During the initial backup of Salesforce instances which include large numbers of old Tasks or Events, CopyStorm may experience repeated Salesforce timeout issues when running SOQL queries on these tables. This article explains approaches for solving these problems.
Once the initial backup of the Task and/or Event tables is complete, the Salesforce timeout issue goes away and the recommendations on this page are no longer needed.
Note that these recommendations apply to any Salesforce table, but this issue is rarely seen elsewhere.
Within the Salesforce infrastructure there are multiple levels of data storage — within this section we will refer to them as Tier-1, Tier-2, and Tier-3. Frequently used data (and most tables) tend to be kept in fast Tier-1 storage. Data in some tables (like Task) are migrated to slower storage as they age and are not queried by a user. Eventually most old Task records will be migrated into the slowest storage tier, Tier-3, and become fairly time consuming to query. When data has been migrated to Tier-3 storage, the only way to cause it to move back go faster storage is to attempt to read the Tier-3 data. When old data has been referenced enough times it will be “promoted” into faster storage — even old Task records can migrate from slow Tier-3 storage back to Tier-1 storage if they are referenced frequently.

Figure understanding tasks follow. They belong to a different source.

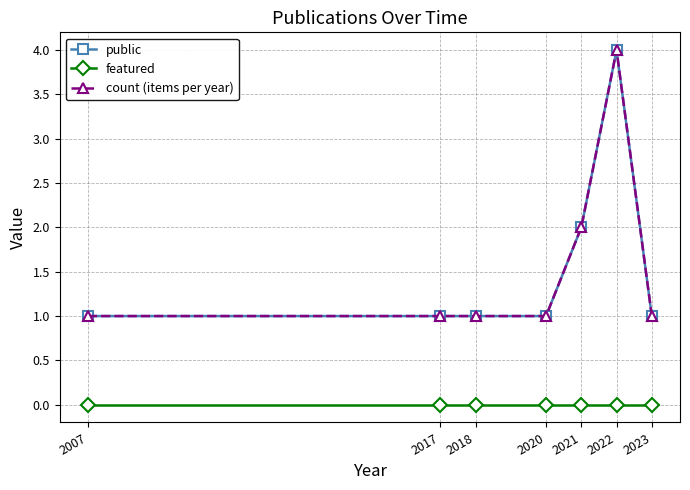

Reading left to right, transcribe all the data shown in this chart.

public: 2007=1	2017=1	2018=1	2020=1	2021=2	2022=4	2023=1
featured: 2007=0	2017=0	2018=0	2020=0	2021=0	2022=0	2023=0
count (items per year): 2007=1	2017=1	2018=1	2020=1	2021=2	2022=4	2023=1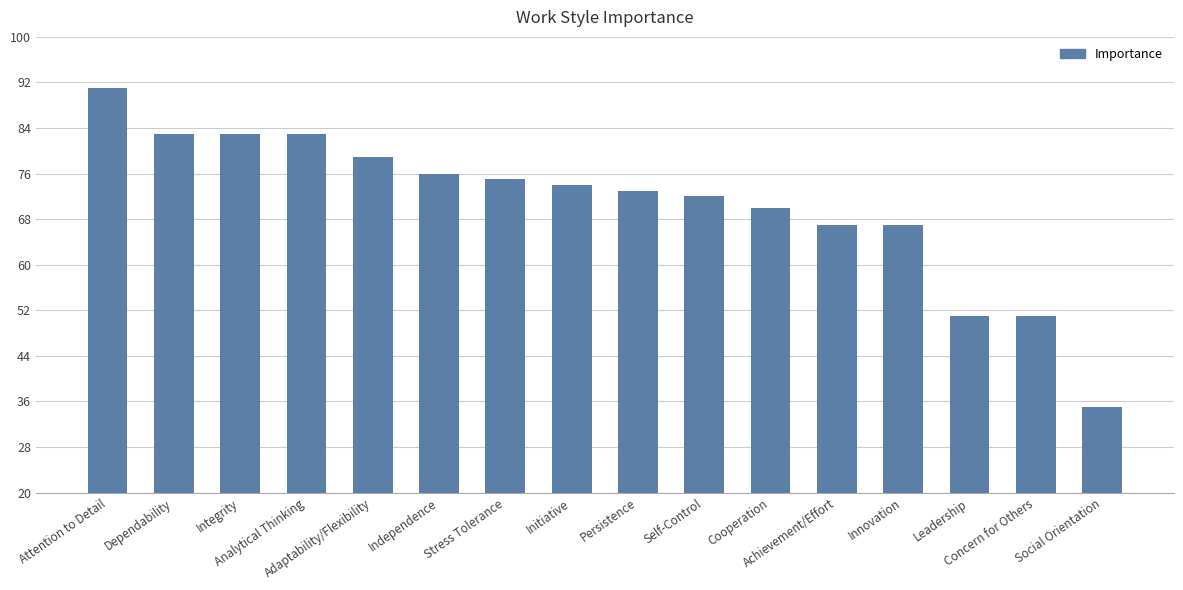

What is the label of the 7th bar from the left?

Stress Tolerance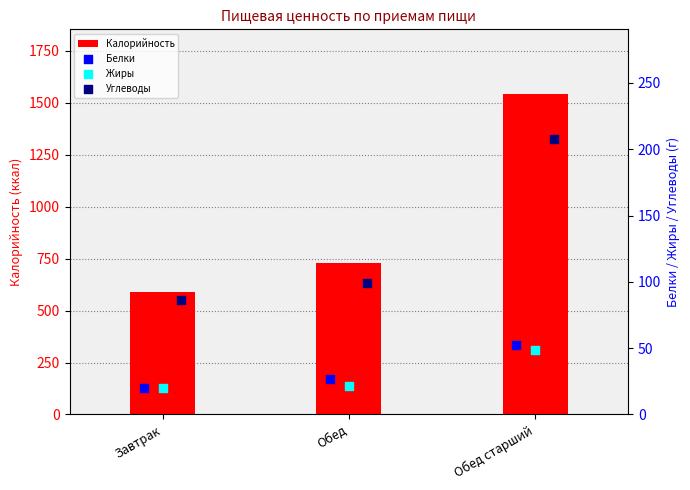

Which series has the largest total across all categories?

Калорийность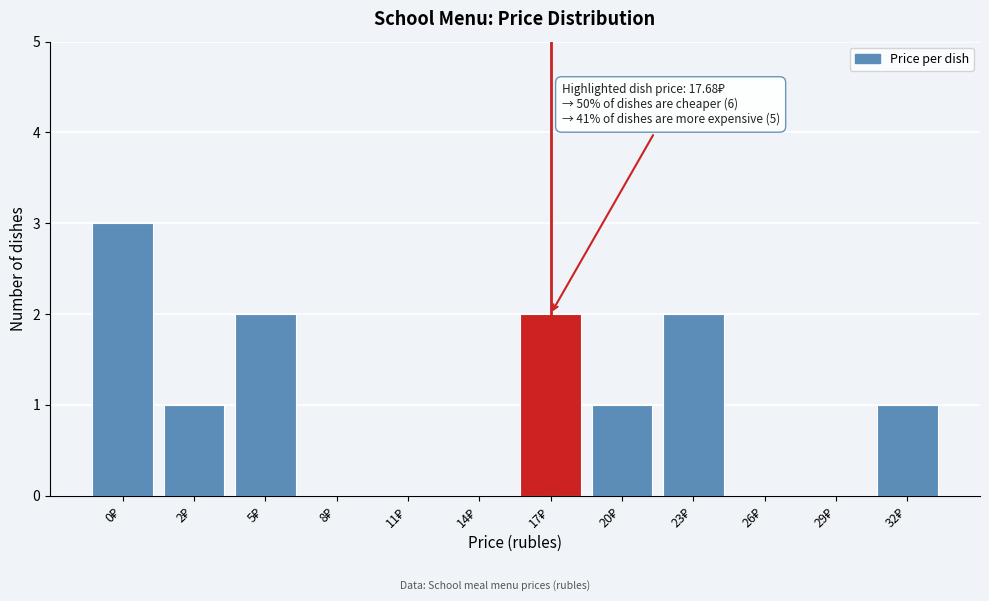

What is the maximum value shown in the chart?

3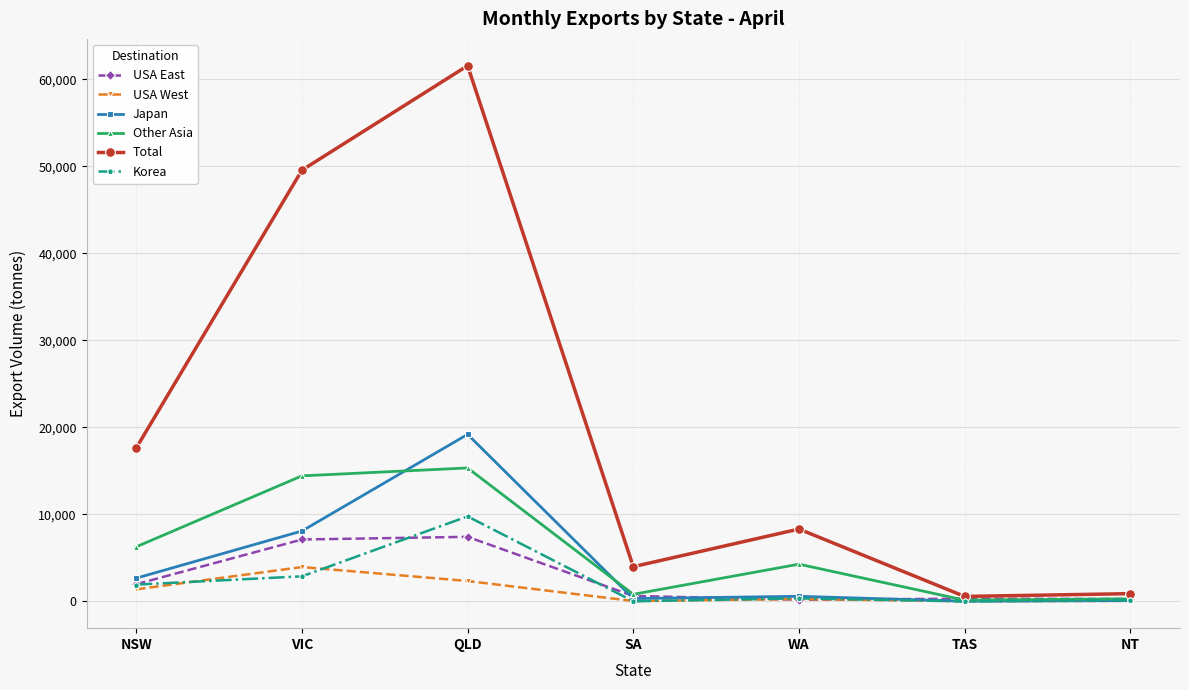

What is the label of the 2nd point from the right?

TAS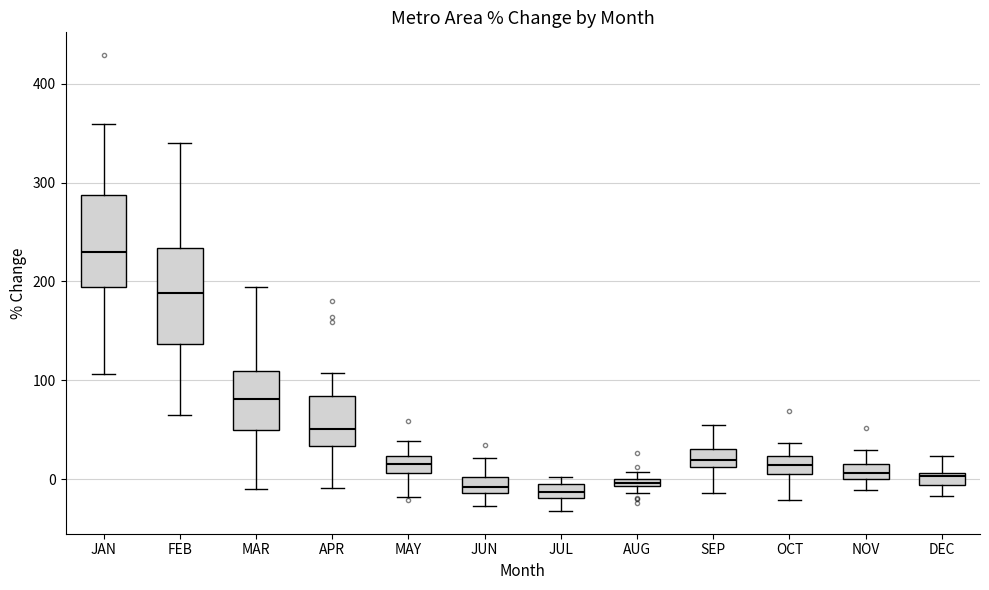

Where is the upper edge of the box for JUL on the y-axis? The values are not printed on the chart, so give them approximately, as read against the axis.

-10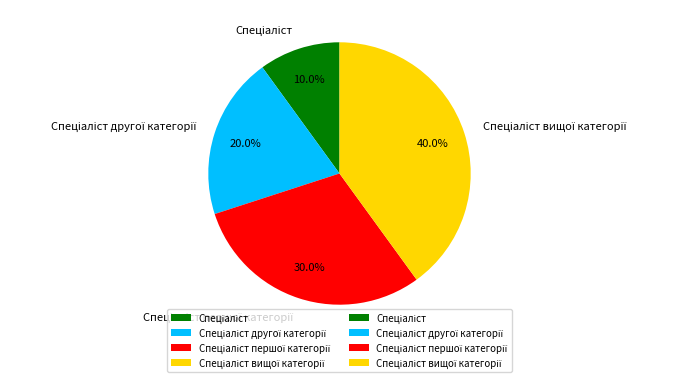

Is there any slice that represents more than half of the pie?

No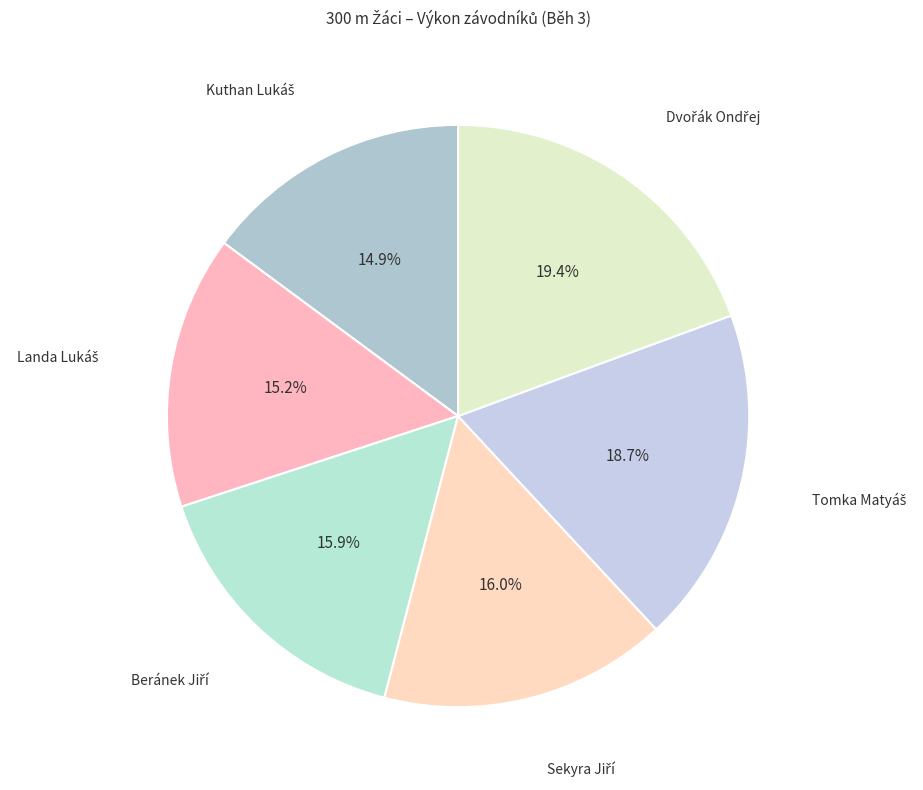

Is there a majority slice in this chart?

No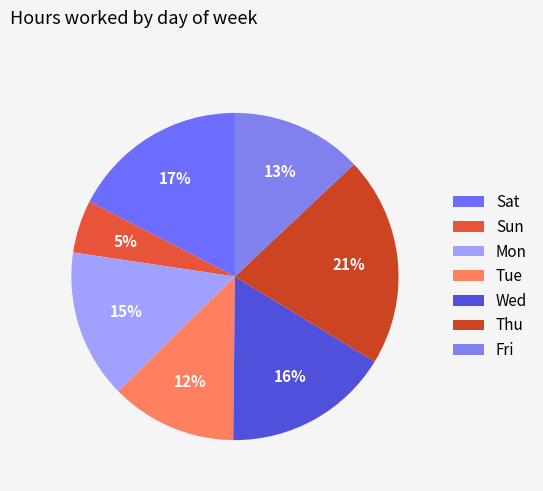

What is the change in value from Tue to Fri?

+11.7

When CopyStorm first attempts to backup the Task table it runs a query like:
SELECT * FROM Task ORDER BY SystemModStamp ASC LIMIT 20000
If a large number of Tasks are in Tier-3 storage then this query will often timeout — sometimes it will timeout multiple times as CopyStorm tries to re-run the query (by default up to 5 times).
The good news is that this problem tends to go away after the initial backup, because the Tasks that need to be backed up going forward are generally still in fast storage.
Note that each of the possible solutions on this page are one-time tasks that rarely have to be repeated.
If you ask Salesforce, they can increase the amount of time a query can run before timing out. Once Salesforce makes the change, update the “Max Timeout (seconds)” option in the “Advanced” popup on CopyStorm’s Main tab before restarting your backup job.
This solution increases the number of times CopyStorm will attempt to re-run a query if it times out. This usually works because repeatedly running the same query tends to force more data to migrate to faster storage tiers. This parameter is called “Reconnect Delay” and is located in the Salesforce Network configuration section of the CopyStorm Configuration tab.
- Set the CopyStorm “Reconnect Delay” to a large value (20 or greater).
- Select just the Task table.
- Run CopyStorm.
This solution requires knowing the date of the earliest Task in your Salesforce instance. Once this date is known then use the “Modified Since” and “Modified Thru” CopyStorm options to backup a selected slice of Tasks.
For example, if the earliest Task has a SystemModStamp of 1-Feb-2000:
- Go to the Configuration tab.
- Select the Maintenance configuration section.
- Set Modified Since to 2000-02-01T00:00:00.000Z
- Set Modified Thru to 2001-02-01T00:00:00.000Z
- Select just the Task table.
- Run CopyStorm. It will only backup Tasks from the year 2000.
- If the query still times out, then decrease the timebox.
- Repeat the first four steps for the next timebox.
This solution performs a backup of Tasks based on the sort order of Task.Id rather than Task.SystemModStamp.
Here is the process when applied to the Task table (but the same process will work for any table):
- Truncate the Task table.
- Select only the Task table on the Configuration tab “Select Tables to Copy” section.
- You can also type just “Task” into the input box rather than select it from the popup.
- In the Maintenance configuration section of the Configuration tab, check the “Ignore Timestamps” option.
- If you do not see this option then make sure that the “Advanced” Configuration Level is selected.
- Run CopyStorm. This will backup records based on their unique Salesforce Id.
- If Salesforce or the database fails during this procedure restart CopyStorm — it will continue backing up by Salesforce Id starting from where it last stopped.
- Perform the following steps to get the CopyStorm database into a state where incremental timestamp-based updates will work going forward:
- Uncheck the “Ignore Timestamps” option. This will cause CopyStorm to perform subsequent backups based on record timestamps.
- Set the “Modified Since” parameter to LAST_WEEK (or any timestamp earlier than when you started this solution).
- Run CopyStorm. This will back up all Task modifications that occurred while performing the Id-based backup.
- Clear the “Modified Since” parameter.
After these steps are completed, CopyStorm will be able to perform subsequent backups using Salesforce timestamp data (e.g. CopyStorm backups will be incremental).